◆ **EXERCISE DIRECTIONS**
Each line from the first down to the one containing "оші були, а зараз – ні" should be returned exactly as it appears below.

[Saved data entries]
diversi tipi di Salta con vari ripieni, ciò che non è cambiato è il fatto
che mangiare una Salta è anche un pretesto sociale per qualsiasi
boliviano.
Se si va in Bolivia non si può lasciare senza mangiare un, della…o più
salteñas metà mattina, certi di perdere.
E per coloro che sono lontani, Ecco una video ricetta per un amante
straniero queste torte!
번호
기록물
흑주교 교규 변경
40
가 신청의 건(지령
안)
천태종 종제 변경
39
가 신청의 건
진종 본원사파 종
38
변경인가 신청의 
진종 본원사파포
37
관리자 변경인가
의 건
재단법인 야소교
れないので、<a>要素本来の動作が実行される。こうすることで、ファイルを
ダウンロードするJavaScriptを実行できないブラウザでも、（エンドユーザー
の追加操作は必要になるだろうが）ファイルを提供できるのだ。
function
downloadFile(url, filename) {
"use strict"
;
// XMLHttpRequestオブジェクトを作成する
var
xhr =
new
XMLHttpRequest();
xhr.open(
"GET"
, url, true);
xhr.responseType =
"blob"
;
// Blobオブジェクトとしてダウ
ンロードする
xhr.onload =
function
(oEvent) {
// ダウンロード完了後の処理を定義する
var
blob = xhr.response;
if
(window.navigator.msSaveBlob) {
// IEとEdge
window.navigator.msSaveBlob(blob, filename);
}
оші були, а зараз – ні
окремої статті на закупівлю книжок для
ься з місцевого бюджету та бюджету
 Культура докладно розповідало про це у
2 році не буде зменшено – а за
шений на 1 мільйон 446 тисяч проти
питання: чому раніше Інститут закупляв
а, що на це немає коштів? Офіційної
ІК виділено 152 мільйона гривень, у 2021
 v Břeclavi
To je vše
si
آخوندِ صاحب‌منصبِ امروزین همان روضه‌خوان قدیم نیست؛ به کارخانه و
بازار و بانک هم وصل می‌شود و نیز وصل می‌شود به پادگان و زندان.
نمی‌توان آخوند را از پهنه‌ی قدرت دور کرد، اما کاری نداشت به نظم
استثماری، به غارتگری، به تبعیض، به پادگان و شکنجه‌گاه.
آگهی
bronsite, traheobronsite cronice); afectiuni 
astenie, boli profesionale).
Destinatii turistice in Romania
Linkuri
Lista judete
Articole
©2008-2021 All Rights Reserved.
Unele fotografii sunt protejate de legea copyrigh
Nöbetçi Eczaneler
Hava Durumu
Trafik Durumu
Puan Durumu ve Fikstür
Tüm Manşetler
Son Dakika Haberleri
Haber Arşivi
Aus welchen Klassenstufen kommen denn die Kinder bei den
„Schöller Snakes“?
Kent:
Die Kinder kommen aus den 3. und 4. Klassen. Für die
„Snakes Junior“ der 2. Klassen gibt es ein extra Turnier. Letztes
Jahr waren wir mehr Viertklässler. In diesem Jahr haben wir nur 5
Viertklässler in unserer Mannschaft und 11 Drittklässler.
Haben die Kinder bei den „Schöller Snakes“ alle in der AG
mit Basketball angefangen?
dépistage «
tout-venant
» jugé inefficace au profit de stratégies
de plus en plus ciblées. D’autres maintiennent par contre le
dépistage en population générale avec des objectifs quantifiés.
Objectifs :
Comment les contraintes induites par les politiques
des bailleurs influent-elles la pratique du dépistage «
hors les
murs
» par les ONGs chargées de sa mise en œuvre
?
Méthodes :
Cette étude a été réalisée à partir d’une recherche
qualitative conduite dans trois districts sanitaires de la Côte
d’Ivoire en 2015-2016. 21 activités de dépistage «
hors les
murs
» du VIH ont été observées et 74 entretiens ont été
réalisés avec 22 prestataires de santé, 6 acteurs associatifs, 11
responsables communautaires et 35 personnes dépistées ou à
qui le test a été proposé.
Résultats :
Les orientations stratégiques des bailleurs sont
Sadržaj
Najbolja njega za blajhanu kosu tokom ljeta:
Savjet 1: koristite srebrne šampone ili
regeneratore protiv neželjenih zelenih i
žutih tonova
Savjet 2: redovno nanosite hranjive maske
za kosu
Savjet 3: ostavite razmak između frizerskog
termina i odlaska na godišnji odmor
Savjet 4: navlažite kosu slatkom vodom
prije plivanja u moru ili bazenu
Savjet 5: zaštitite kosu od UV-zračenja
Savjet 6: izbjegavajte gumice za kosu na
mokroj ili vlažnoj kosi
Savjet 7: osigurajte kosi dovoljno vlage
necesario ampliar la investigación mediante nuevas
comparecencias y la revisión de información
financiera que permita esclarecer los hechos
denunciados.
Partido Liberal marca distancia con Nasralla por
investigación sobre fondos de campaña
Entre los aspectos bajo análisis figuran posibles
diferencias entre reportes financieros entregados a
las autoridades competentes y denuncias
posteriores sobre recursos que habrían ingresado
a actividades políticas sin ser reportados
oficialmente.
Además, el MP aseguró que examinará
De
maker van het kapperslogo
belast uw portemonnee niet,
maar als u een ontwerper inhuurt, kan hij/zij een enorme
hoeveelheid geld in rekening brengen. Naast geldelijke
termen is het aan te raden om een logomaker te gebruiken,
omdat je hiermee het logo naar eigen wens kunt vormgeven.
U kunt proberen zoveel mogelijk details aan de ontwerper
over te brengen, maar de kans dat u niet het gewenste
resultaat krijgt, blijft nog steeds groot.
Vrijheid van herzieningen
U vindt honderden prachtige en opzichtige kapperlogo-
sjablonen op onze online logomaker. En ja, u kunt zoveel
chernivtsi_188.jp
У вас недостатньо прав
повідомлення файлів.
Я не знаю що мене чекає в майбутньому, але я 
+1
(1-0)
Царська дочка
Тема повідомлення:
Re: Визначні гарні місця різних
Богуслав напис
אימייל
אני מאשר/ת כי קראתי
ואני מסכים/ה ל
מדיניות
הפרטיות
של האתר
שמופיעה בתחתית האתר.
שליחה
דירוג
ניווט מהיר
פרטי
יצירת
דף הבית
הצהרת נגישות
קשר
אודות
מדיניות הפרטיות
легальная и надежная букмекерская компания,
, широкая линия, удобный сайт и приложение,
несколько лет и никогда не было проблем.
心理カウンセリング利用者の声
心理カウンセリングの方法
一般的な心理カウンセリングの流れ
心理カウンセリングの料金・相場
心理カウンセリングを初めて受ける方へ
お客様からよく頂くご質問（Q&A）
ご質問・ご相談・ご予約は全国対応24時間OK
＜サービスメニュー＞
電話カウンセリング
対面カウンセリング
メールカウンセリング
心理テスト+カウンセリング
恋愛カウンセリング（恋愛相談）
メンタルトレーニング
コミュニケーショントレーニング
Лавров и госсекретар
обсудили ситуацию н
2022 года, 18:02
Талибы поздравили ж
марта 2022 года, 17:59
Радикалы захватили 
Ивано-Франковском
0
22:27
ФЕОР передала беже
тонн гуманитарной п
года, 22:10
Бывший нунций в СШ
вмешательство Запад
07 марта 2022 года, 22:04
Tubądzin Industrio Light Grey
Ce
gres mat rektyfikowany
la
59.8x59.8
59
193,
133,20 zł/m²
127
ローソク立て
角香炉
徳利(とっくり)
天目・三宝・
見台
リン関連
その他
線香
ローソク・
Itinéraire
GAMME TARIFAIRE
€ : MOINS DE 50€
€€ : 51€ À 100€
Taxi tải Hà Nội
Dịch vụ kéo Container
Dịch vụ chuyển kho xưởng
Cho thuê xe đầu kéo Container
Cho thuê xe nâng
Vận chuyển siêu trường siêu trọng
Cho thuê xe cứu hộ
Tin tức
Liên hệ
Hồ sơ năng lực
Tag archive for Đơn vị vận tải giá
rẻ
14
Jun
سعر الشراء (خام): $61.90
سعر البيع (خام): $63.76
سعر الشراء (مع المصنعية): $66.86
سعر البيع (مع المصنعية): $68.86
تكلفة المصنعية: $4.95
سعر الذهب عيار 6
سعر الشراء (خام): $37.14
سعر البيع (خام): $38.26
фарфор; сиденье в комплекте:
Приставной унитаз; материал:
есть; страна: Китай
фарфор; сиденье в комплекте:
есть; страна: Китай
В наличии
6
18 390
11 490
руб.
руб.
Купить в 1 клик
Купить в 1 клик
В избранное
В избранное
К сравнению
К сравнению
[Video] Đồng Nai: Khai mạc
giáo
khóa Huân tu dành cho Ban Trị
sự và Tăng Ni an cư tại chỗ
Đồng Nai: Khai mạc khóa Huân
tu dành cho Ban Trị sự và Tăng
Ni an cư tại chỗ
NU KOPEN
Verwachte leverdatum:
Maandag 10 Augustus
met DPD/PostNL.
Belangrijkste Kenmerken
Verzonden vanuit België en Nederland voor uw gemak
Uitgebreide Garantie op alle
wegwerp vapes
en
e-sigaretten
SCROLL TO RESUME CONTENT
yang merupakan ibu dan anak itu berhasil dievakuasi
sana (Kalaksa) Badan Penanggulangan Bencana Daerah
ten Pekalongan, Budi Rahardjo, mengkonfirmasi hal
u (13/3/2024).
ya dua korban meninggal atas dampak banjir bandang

◆ **ANSWER SECTION**
diversi tipi di Salta con vari ripieni, ciò che non è cambiato è il fatto
che mangiare una Salta è anche un pretesto sociale per qualsiasi
boliviano.
Se si va in Bolivia non si può lasciare senza mangiare un, della…o più
salteñas metà mattina, certi di perdere.
E per coloro che sono lontani, Ecco una video ricetta per un amante
straniero queste torte!
번호
기록물
흑주교 교규 변경
40
가 신청의 건(지령
안)
천태종 종제 변경
39
가 신청의 건
진종 본원사파 종
38
변경인가 신청의 
진종 본원사파포
37
관리자 변경인가
의 건
재단법인 야소교
れないので、<a>要素本来の動作が実行される。こうすることで、ファイルを
ダウンロードするJavaScriptを実行できないブラウザでも、（エンドユーザー
の追加操作は必要になるだろうが）ファイルを提供できるのだ。
function
downloadFile(url, filename) {
"use strict"
;
// XMLHttpRequestオブジェクトを作成する
var
xhr =
new
XMLHttpRequest();
xhr.open(
"GET"
, url, true);
xhr.responseType =
"blob"
;
// Blobオブジェクトとしてダウ
ンロードする
xhr.onload =
function
(oEvent) {
// ダウンロード完了後の処理を定義する
var
blob = xhr.response;
if
(window.navigator.msSaveBlob) {
// IEとEdge
window.navigator.msSaveBlob(blob, filename);
}
оші були, а зараз – ні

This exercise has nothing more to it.